WORK ITEM
Could you print each line of the material below exactly?

ENTRIES SUPPLIED

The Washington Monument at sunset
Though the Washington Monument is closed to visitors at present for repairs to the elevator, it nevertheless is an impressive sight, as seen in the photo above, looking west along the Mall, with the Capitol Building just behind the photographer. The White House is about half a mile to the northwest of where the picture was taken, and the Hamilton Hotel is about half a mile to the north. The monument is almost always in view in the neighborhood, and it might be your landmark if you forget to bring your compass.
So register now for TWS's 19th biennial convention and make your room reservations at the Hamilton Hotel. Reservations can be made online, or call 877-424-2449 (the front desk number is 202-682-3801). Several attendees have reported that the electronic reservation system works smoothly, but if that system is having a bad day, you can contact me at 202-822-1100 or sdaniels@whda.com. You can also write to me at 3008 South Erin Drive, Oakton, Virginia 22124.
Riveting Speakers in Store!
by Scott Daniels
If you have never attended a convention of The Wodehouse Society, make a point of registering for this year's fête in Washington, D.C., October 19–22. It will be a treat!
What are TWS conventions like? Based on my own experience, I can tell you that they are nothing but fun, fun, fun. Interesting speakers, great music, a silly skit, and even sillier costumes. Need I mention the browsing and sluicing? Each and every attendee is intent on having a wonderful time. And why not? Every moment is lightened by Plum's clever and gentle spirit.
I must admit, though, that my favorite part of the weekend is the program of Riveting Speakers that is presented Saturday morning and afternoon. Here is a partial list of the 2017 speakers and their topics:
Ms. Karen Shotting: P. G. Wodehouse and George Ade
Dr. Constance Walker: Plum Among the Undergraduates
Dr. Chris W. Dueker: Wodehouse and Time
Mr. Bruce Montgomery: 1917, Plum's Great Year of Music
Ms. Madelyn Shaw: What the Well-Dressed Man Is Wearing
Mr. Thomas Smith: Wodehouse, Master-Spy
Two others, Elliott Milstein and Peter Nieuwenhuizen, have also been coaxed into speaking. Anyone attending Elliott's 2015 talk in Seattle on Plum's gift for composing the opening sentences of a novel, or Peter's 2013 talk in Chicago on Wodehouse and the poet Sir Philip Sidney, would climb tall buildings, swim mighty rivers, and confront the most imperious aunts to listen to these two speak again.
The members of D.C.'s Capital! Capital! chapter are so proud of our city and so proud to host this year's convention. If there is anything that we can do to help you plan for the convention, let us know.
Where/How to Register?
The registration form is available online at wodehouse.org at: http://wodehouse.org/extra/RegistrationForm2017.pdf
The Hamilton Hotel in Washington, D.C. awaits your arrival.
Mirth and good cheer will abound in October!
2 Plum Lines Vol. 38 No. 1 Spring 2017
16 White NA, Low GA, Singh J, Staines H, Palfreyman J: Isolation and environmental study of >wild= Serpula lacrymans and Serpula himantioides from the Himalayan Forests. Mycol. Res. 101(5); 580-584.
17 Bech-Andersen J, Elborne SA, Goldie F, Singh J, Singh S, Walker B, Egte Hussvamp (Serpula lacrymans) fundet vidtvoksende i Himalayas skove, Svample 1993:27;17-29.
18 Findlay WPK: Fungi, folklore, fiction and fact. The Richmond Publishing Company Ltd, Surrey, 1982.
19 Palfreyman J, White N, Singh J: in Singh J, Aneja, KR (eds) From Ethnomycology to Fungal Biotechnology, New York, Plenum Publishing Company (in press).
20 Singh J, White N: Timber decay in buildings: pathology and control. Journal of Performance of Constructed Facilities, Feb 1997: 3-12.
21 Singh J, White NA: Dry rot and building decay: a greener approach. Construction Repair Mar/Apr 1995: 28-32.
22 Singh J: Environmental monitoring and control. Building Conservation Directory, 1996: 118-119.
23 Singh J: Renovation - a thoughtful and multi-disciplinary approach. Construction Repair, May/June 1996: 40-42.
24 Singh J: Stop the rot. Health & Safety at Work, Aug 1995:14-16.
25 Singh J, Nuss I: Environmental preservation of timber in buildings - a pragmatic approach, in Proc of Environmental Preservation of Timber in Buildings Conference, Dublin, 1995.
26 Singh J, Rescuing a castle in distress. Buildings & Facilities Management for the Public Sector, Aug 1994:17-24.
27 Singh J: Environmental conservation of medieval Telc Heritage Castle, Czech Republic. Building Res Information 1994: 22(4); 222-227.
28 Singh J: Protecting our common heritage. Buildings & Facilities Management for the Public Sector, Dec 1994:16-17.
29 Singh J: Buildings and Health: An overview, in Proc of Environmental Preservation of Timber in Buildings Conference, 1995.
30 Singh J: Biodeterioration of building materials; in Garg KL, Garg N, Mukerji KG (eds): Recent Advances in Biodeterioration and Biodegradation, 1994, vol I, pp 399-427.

EXERCISE RESULT
The Washington Monument at sunset
Though the Washington Monument is closed to visitors at present for repairs to the elevator, it nevertheless is an impressive sight, as seen in the photo above, looking west along the Mall, with the Capitol Building just behind the photographer. The White House is about half a mile to the northwest of where the picture was taken, and the Hamilton Hotel is about half a mile to the north. The monument is almost always in view in the neighborhood, and it might be your landmark if you forget to bring your compass.
So register now for TWS's 19th biennial convention and make your room reservations at the Hamilton Hotel. Reservations can be made online, or call 877-424-2449 (the front desk number is 202-682-3801). Several attendees have reported that the electronic reservation system works smoothly, but if that system is having a bad day, you can contact me at 202-822-1100 or sdaniels@whda.com. You can also write to me at 3008 South Erin Drive, Oakton, Virginia 22124.
Riveting Speakers in Store!
by Scott Daniels
If you have never attended a convention of The Wodehouse Society, make a point of registering for this year's fête in Washington, D.C., October 19–22. It will be a treat!
What are TWS conventions like? Based on my own experience, I can tell you that they are nothing but fun, fun, fun. Interesting speakers, great music, a silly skit, and even sillier costumes. Need I mention the browsing and sluicing? Each and every attendee is intent on having a wonderful time. And why not? Every moment is lightened by Plum's clever and gentle spirit.
I must admit, though, that my favorite part of the weekend is the program of Riveting Speakers that is presented Saturday morning and afternoon. Here is a partial list of the 2017 speakers and their topics:
Ms. Karen Shotting: P. G. Wodehouse and George Ade
Dr. Constance Walker: Plum Among the Undergraduates
Dr. Chris W. Dueker: Wodehouse and Time
Mr. Bruce Montgomery: 1917, Plum's Great Year of Music
Ms. Madelyn Shaw: What the Well-Dressed Man Is Wearing
Mr. Thomas Smith: Wodehouse, Master-Spy
Two others, Elliott Milstein and Peter Nieuwenhuizen, have also been coaxed into speaking. Anyone attending Elliott's 2015 talk in Seattle on Plum's gift for composing the opening sentences of a novel, or Peter's 2013 talk in Chicago on Wodehouse and the poet Sir Philip Sidney, would climb tall buildings, swim mighty rivers, and confront the most imperious aunts to listen to these two speak again.
The members of D.C.'s Capital! Capital! chapter are so proud of our city and so proud to host this year's convention. If there is anything that we can do to help you plan for the convention, let us know.
Where/How to Register?
The registration form is available online at wodehouse.org at: http://wodehouse.org/extra/RegistrationForm2017.pdf
The Hamilton Hotel in Washington, D.C. awaits your arrival.
Mirth and good cheer will abound in October!
2 Plum Lines Vol. 38 No. 1 Spring 2017
16 White NA, Low GA, Singh J, Staines H, Palfreyman J: Isolation and environmental study of >wild= Serpula lacrymans and Serpula himantioides from the Himalayan Forests. Mycol. Res. 101(5); 580-584.
17 Bech-Andersen J, Elborne SA, Goldie F, Singh J, Singh S, Walker B, Egte Hussvamp (Serpula lacrymans) fundet vidtvoksende i Himalayas skove, Svample 1993:27;17-29.
18 Findlay WPK: Fungi, folklore, fiction and fact. The Richmond Publishing Company Ltd, Surrey, 1982.
19 Palfreyman J, White N, Singh J: in Singh J, Aneja, KR (eds) From Ethnomycology to Fungal Biotechnology, New York, Plenum Publishing Company (in press).
20 Singh J, White N: Timber decay in buildings: pathology and control. Journal of Performance of Constructed Facilities, Feb 1997: 3-12.
21 Singh J, White NA: Dry rot and building decay: a greener approach. Construction Repair Mar/Apr 1995: 28-32.
22 Singh J: Environmental monitoring and control. Building Conservation Directory, 1996: 118-119.
23 Singh J: Renovation - a thoughtful and multi-disciplinary approach. Construction Repair, May/June 1996: 40-42.
24 Singh J: Stop the rot. Health & Safety at Work, Aug 1995:14-16.
25 Singh J, Nuss I: Environmental preservation of timber in buildings - a pragmatic approach, in Proc of Environmental Preservation of Timber in Buildings Conference, Dublin, 1995.
26 Singh J, Rescuing a castle in distress. Buildings & Facilities Management for the Public Sector, Aug 1994:17-24.
27 Singh J: Environmental conservation of medieval Telc Heritage Castle, Czech Republic. Building Res Information 1994: 22(4); 222-227.
28 Singh J: Protecting our common heritage. Buildings & Facilities Management for the Public Sector, Dec 1994:16-17.
29 Singh J: Buildings and Health: An overview, in Proc of Environmental Preservation of Timber in Buildings Conference, 1995.
30 Singh J: Biodeterioration of building materials; in Garg KL, Garg N, Mukerji KG (eds): Recent Advances in Biodeterioration and Biodegradation, 1994, vol I, pp 399-427.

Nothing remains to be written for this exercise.